Thursday, June 16, 2011

I'm back

Sorry to have been out of touch and offline recently. With a death in my family, I was out of town and focused only on my family.  Back now and will soon be posting fresh content and press here.

By the way, if you want to hear Commissioner Saltzman discuss his proposal for a new Independent Utility Commission (to help in setting City of Portland utility rates), join us at today's meeting of the Portland Utility Review Board (PURB). This group, charged with advising the City Council on utility rates and other things, meets the
3rd Thursday of every month
Lovejoy Room, 2nd Floor of City Hall
1221 SW 4th Avenue

Wednesday, June 8, 2011

A huge week!

This has been a big week.  On Monday, the Portland Water Bureau submitted an application for a Bull Run treatment variance to the Oregon Health Authority Drinking Water Program. We've been pushing for this for years and are pleased that the formal application has finally been submitted.  Today we reiterate what was stated in our letter sent to the Portland City Council in March:

"We acknowledge and thank you for your efforts to pursue a regulatory variance from Long-Term 2 Enhanced Surface Water Treatment Rule (LT2) water treatment mandates.  We all know that this is a ridiculous one-size-fits-all mandate that fails to take into account the protected, pristine nature of the Bull Run watershed and the purity of our water source, as supported by newly available scientific evidence which conclusively proves that Cryptosporidium does not exist in Bull Run water. We strongly support aggressive efforts to pursue the LT2 treatment waiver. We stand ready to assist you in any way we can."
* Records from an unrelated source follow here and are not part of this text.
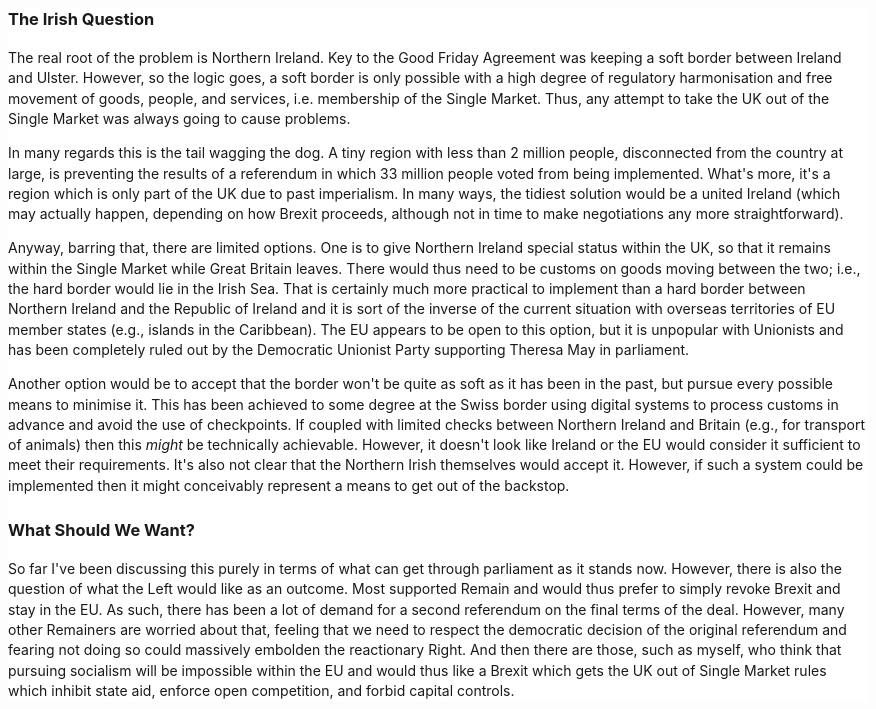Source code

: 
### The Irish Question

The real root of the problem is Northern Ireland. Key to the Good
Friday Agreement was keeping a soft border between Ireland and
Ulster. However, so the logic goes, a soft border is only possible
with a high degree of regulatory harmonisation and free movement of
goods, people, and services, i.e. membership of the Single
Market. Thus, any attempt to take the UK out of the Single Market was
always going to cause problems.

In many regards this is the tail wagging the dog. A tiny region with
less than 2 million people, disconnected from the country at large, is
preventing the results of a referendum in which 33 million people
voted from being implemented. What's more, it's a region which is
only part of the UK due to past imperialism. In many ways, the tidiest
solution would be a united Ireland (which may actually happen,
depending on how Brexit proceeds, although not in time to make
negotiations any more straightforward).

Anyway, barring that, there are limited options. One is to give
Northern Ireland special status within the UK, so that it remains
within the Single Market while Great Britain leaves. There would thus
need to be customs on goods moving between the two; i.e., the hard
border would lie in the Irish Sea. That is certainly much more
practical to implement than a hard border between Northern Ireland and
the Republic of Ireland and it is sort of the inverse of the current
situation with overseas territories of EU member states (e.g., islands
in the Caribbean). The EU appears to be open to this option, but it is
unpopular with Unionists and has been completely ruled out by the
Democratic Unionist Party supporting Theresa May in parliament.

Another option would be to accept that the border won't be quite as
soft as it has been in the past, but pursue every possible means to
minimise it. This has been achieved to some degree at the Swiss border
using digital systems to process customs in advance and avoid the use
of checkpoints. If coupled with limited checks between Northern
Ireland and Britain (e.g., for transport of animals) then this _might_
be technically achievable. However, it doesn't look like Ireland or
the EU would consider it sufficient to meet their requirements. It's
also not clear that the Northern Irish themselves would accept
it. However, if such a system could be implemented then it might
conceivably represent a means to get out of the backstop.


### What Should We Want?

So far I've been discussing this purely in terms of what can get
through parliament as it stands now. However, there is also the
question of what the Left would like as an outcome. Most supported
Remain and would thus prefer to simply revoke Brexit and stay in the
EU. As such, there has been a lot of demand for a second referendum on
the final terms of the deal. However, many other Remainers are worried
about that, feeling that we need to respect the democratic decision of
the original referendum and fearing not doing so could massively
embolden the reactionary Right. And then there are those, such as
myself, who think that pursuing socialism will be impossible within
the EU and would thus like a Brexit which gets the UK out of Single
Market rules which inhibit state aid, enforce open competition, and
forbid capital controls.
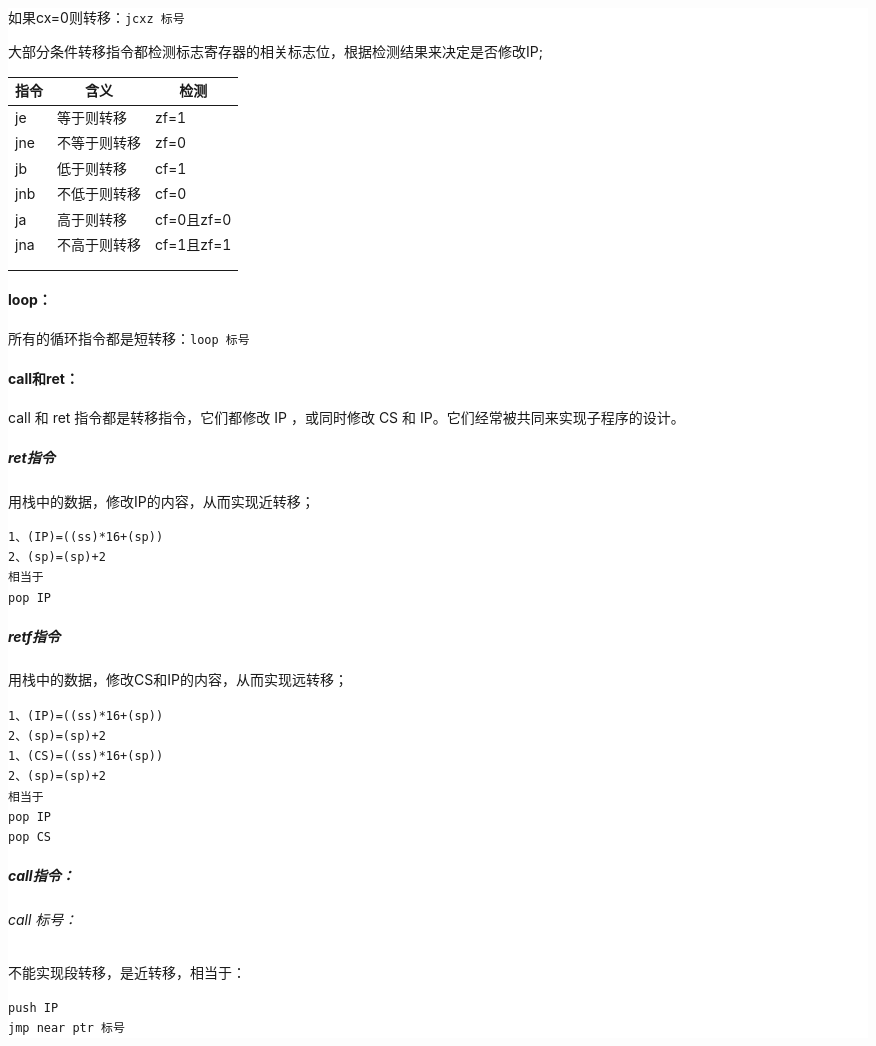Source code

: 如果cx=0则转移：`jcxz 标号`

大部分条件转移指令都检测标志寄存器的相关标志位，根据检测结果来决定是否修改IP;

| 指令  | 含义     | 检测        |
| --- | ------ | --------- |
| je  | 等于则转移  | zf=1      |
| jne | 不等于则转移 | zf=0      |
| jb  | 低于则转移  | cf=1      |
| jnb | 不低于则转移 | cf=0      |
| ja  | 高于则转移  | cf=0且zf=0 |
| jna | 不高于则转移 | cf=1且zf=1 |
|     |        |           |
|     |        |           |

#### loop：

所有的循环指令都是短转移：`loop 标号`

#### call和ret：

call 和 ret 指令都是转移指令，它们都修改 IP ，或同时修改 CS 和 IP。它们经常被共同来实现子程序的设计。

##### ret指令

用栈中的数据，修改IP的内容，从而实现近转移；

    1、(IP)=((ss)*16+(sp))
    2、(sp)=(sp)+2
    相当于
    pop IP

##### retf指令

用栈中的数据，修改CS和IP的内容，从而实现远转移；

    1、(IP)=((ss)*16+(sp))
    2、(sp)=(sp)+2
    1、(CS)=((ss)*16+(sp))
    2、(sp)=(sp)+2
    相当于
    pop IP
    pop CS

##### call指令：

###### call 标号：

不能实现段转移，是近转移，相当于：

    push IP
    jmp near ptr 标号
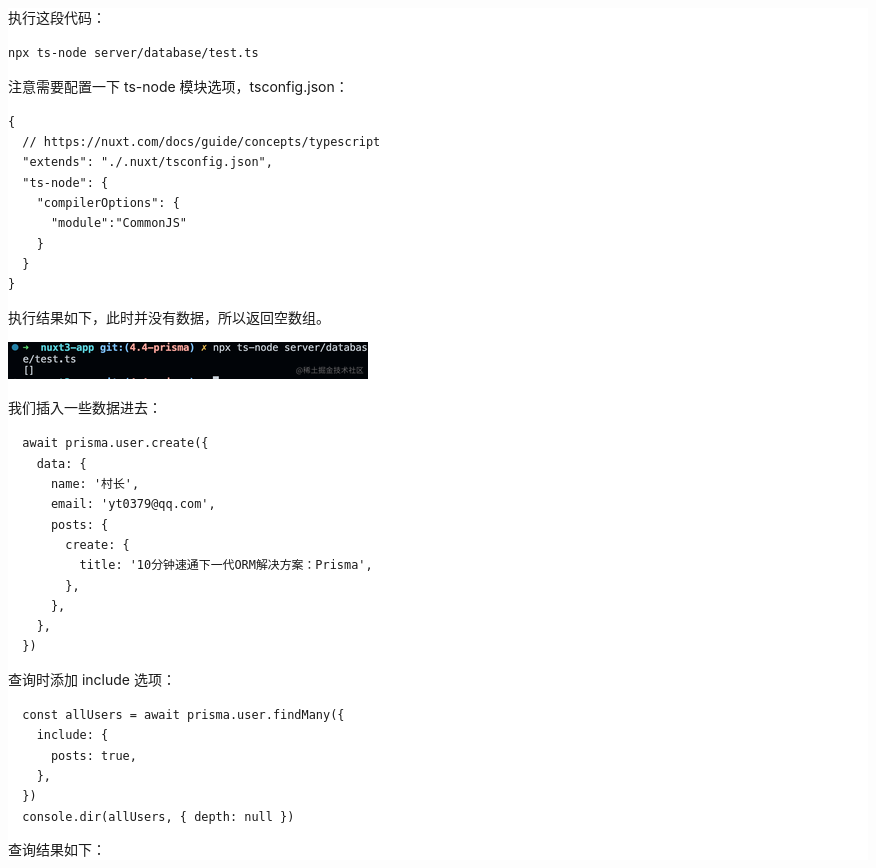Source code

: 
执行这段代码：

    
    
    npx ts-node server/database/test.ts
    

注意需要配置一下 ts-node 模块选项，tsconfig.json：

    
    
    {
      // https://nuxt.com/docs/guide/concepts/typescript
      "extends": "./.nuxt/tsconfig.json",
      "ts-node": {
        "compilerOptions": {
          "module":"CommonJS"
        }
      }
    }
    

执行结果如下，此时并没有数据，所以返回空数组。

![image.png](/img/23/4.png)

我们插入一些数据进去：

    
    
      await prisma.user.create({
        data: {
          name: '村长',
          email: 'yt0379@qq.com',
          posts: {
            create: {
              title: '10分钟速通下一代ORM解决方案：Prisma',
            },
          },
        },
      })
    

查询时添加 include 选项：

    
    
      const allUsers = await prisma.user.findMany({
        include: {
          posts: true,
        },
      })
      console.dir(allUsers, { depth: null })
    

查询结果如下：
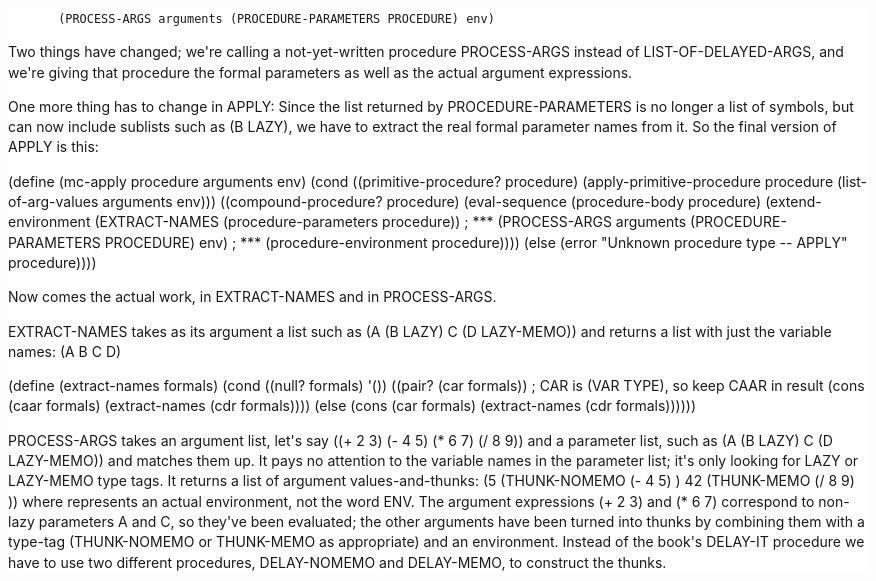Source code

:            (PROCESS-ARGS arguments (PROCEDURE-PARAMETERS PROCEDURE) env)

Two things have changed; we're calling a not-yet-written procedure
PROCESS-ARGS instead of LIST-OF-DELAYED-ARGS, and we're giving that procedure
the formal parameters as well as the actual argument expressions.

One more thing has to change in APPLY:  Since the list returned by
PROCEDURE-PARAMETERS is no longer a list of symbols, but can now include
sublists such as (B LAZY), we have to extract the real formal parameter
names from it.  So the final version of APPLY is this:

(define (mc-apply procedure arguments env)
  (cond ((primitive-procedure? procedure)
         (apply-primitive-procedure
          procedure
          (list-of-arg-values arguments env)))
        ((compound-procedure? procedure)
         (eval-sequence
          (procedure-body procedure)
          (extend-environment
           (EXTRACT-NAMES (procedure-parameters procedure))		 ; ***
           (PROCESS-ARGS arguments (PROCEDURE-PARAMETERS PROCEDURE) env) ; ***
           (procedure-environment procedure))))
        (else
         (error
          "Unknown procedure type -- APPLY" procedure))))

Now comes the actual work, in EXTRACT-NAMES and in PROCESS-ARGS.

EXTRACT-NAMES takes as its argument a list such as
	(A (B LAZY) C (D LAZY-MEMO))
and returns a list with just the variable names:
	(A B C D)

(define (extract-names formals)
  (cond ((null? formals) '())
	((pair? (car formals))	; CAR is (VAR TYPE), so keep CAAR in result
	 (cons (caar formals) (extract-names (cdr formals))))
	(else (cons (car formals) (extract-names (cdr formals))))))

PROCESS-ARGS takes an argument list, let's say
	((+ 2 3) (- 4 5) (* 6 7) (/ 8 9))
and a parameter list, such as
	(A (B LAZY) C (D LAZY-MEMO))
and matches them up.  It pays no attention to the variable names in the
parameter list; it's only looking for LAZY or LAZY-MEMO type tags.  It returns
a list of argument values-and-thunks:
	(5 (THUNK-NOMEMO (- 4 5) <env>) 42 (THUNK-MEMO (/ 8 9) <env>))
where <env> represents an actual environment, not the word ENV.  The argument
expressions (+ 2 3) and (* 6 7) correspond to non-lazy parameters A and C,
so they've been evaluated; the other arguments have been turned into thunks
by combining them with a type-tag (THUNK-NOMEMO or THUNK-MEMO as appropriate)
and an environment.  Instead of the book's DELAY-IT procedure we have to use
two different procedures, DELAY-NOMEMO and DELAY-MEMO, to construct the thunks.
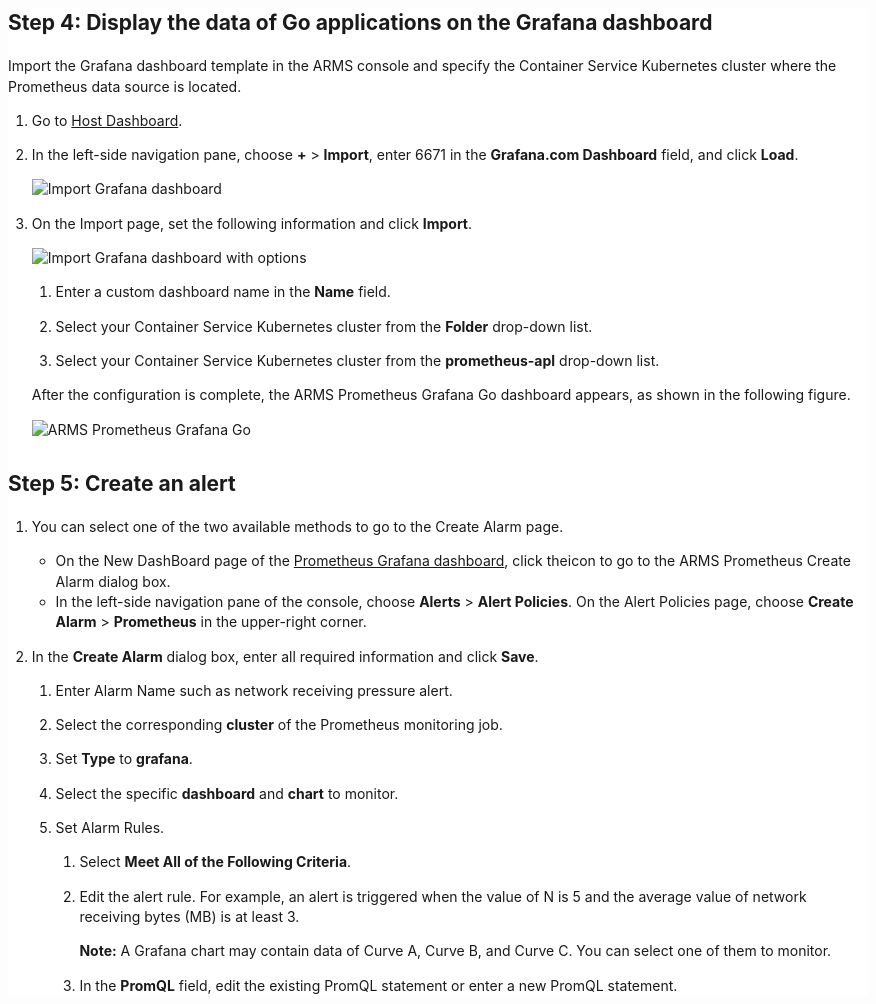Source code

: 
## Step 4: Display the data of Go applications on the Grafana dashboard

Import the Grafana dashboard template in the ARMS console and specify the Container Service Kubernetes cluster where the Prometheus data source is located.

1.  Go to [Host Dashboard](http://grafana.console.aliyun.com/).

2.  In the left-side navigation pane, choose **+** \> **Import**, enter 6671 in the **Grafana.com Dashboard** field, and click **Load**.

    ![Import Grafana dashboard](https://static-aliyun-doc.oss-accelerate.aliyuncs.com/assets/img/en-US/6969283851/p61709.png)

3.  On the Import page, set the following information and click **Import**.

    ![Import Grafana dashboard with options](../images/p63196.png)

    1.  Enter a custom dashboard name in the **Name** field.

    2.  Select your Container Service Kubernetes cluster from the **Folder** drop-down list.

    3.  Select your Container Service Kubernetes cluster from the **prometheus-apl** drop-down list.

    After the configuration is complete, the ARMS Prometheus Grafana Go dashboard appears, as shown in the following figure.

    ![ARMS Prometheus Grafana Go](../images/p63054.png)


## Step 5: Create an alert

1.  You can select one of the two available methods to go to the Create Alarm page.

    -   On the New DashBoard page of the [Prometheus Grafana dashboard](http://grafana.console.aliyun.com/), click theicon to go to the ARMS Prometheus Create Alarm dialog box.
    -   In the left-side navigation pane of the console, choose **Alerts** \> **Alert Policies**. On the Alert Policies page, choose **Create Alarm** \> **Prometheus** in the upper-right corner.
2.  In the **Create Alarm** dialog box, enter all required information and click **Save**.

    1.  Enter Alarm Name such as network receiving pressure alert.

    2.  Select the corresponding **cluster** of the Prometheus monitoring job.

    3.  Set **Type** to **grafana**.

    4.  Select the specific **dashboard** and **chart** to monitor.

    5.  Set Alarm Rules.

        1.  Select **Meet All of the Following Criteria**.
        2.  Edit the alert rule. For example, an alert is triggered when the value of N is 5 and the average value of network receiving bytes \(MB\) is at least 3.

            **Note:** A Grafana chart may contain data of Curve A, Curve B, and Curve C. You can select one of them to monitor.

        3.  In the **PromQL** field, edit the existing PromQL statement or enter a new PromQL statement.
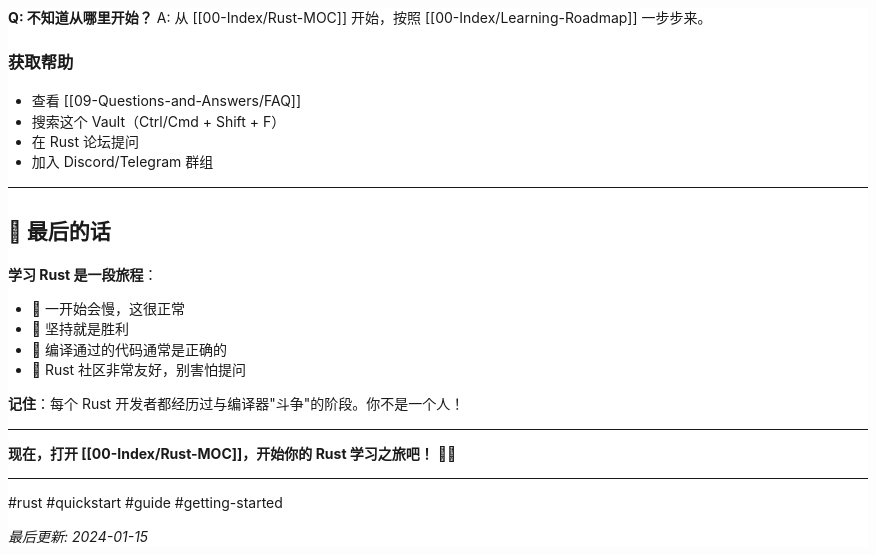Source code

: **Q: 不知道从哪里开始？**
A: 从 [[00-Index/Rust-MOC]] 开始，按照 [[00-Index/Learning-Roadmap]] 一步步来。

### 获取帮助

- 查看 [[09-Questions-and-Answers/FAQ]]
- 搜索这个 Vault（Ctrl/Cmd + Shift + F）
- 在 Rust 论坛提问
- 加入 Discord/Telegram 群组

---

## 🎉 最后的话

**学习 Rust 是一段旅程**：
- 🐢 一开始会慢，这很正常
- 💪 坚持就是胜利
- 🎯 编译通过的代码通常是正确的
- 🦀 Rust 社区非常友好，别害怕提问

**记住**：每个 Rust 开发者都经历过与编译器"斗争"的阶段。你不是一个人！

---

**现在，打开 [[00-Index/Rust-MOC]]，开始你的 Rust 学习之旅吧！** 🚀🦀

---

#rust #quickstart #guide #getting-started

*最后更新: 2024-01-15*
We're on to a new stage for the Bull Run treatment portion of LT2.  Huge thanks to all those who have helped get us this far!

Next, Oregon's Drinking Water Program responded, in part, by posting this information. This webpage states that the decision process will include a public comment period, likely in October. 

"Public Health is required under federal law to announce its intent to issue a variance by hearing or by serving of a notice. In addition, Public Health intends to provide an opportunity for public comment from water users during its consideration of the variance request, likely in October. People also will have the opportunity to email their comments to Public Health. These comments will be considered during the decision-making process."   

A final decision is expected by the end of December. We will keep you informed of any and all opportunities to defend your drinking water!

Treatment Variance application reveals a stale plant design, flawed testing, and more nonsensical behavior

This morning I read just one section of the Treatment Variance Application Portland Water Bureau submitted to the state Drinking Water Program this week.  LT2 is outlandishly expensive.  Even the variance is going to cost us (testing at high volumes takes money).   LT2 is also completely void of benefit to us, because we don’t have the problem LT2 is trying to fix.  So, to summarize, LT2 is expensive and unnecessary for Portland’s pristine Bull Run Water.  And yet, in section 6.5 of the variance application PWB just filed with the state, PWB makes the case for conducting useless LT2 tests even MORE frequently and at higher volumes than LT2 requires.  Wha?  If a useless test is no good, then doing even more of them is better?  Well, it will funnel a little more money to PWB’s consulting buddies (a.k.a.  their future employers) so somebody is getting something out of this, right?
In section 6.4.2, PWB lets slip that the UV plant design we are paying for right now (to wait on the shelf, just in case we don’t get our variance) will be stale, and possibly need “updating” (cha-ching).  And the land use and environmental permits they are buying now, will likely also have to be redone (cha-ching).  This is good planning?  I don’t generally pack my potato salad the week before the picnic, because, that isn’t actually efficient preparation.  If there is the possibility the UV plant design will be STALE by the time we need it, surely they built a clause into the contract that allows for a brief review for updating.  Oh no, silly me, I keep forgetting.  The principle is “funnel more money” not “conserve limited public resources.” 
But most upsetting of all (it gets more upsetting) is the trigger to build the $100 million UV plant and the flawed testing protocol PWB put on that trigger.  With so much at stake ($100 million dollars + future operating expenses) on the line for just two inconclusive test results, wouldn’t it seem prudent to be particularly careful when negotiating the test method.  We wouldn’t want to choose a test method with well-known flaws, that the scientific community has identified as producing false positives which overstate public health risks.  Yet, rather than make the case  for how much the science of Crypto testing has changed since EPA suggested testing Method 1622/23 as the standard for LT2 tests,  PWB stated in the variance application they would employ flawed testing Method 1622/23.  Almost unexplainable.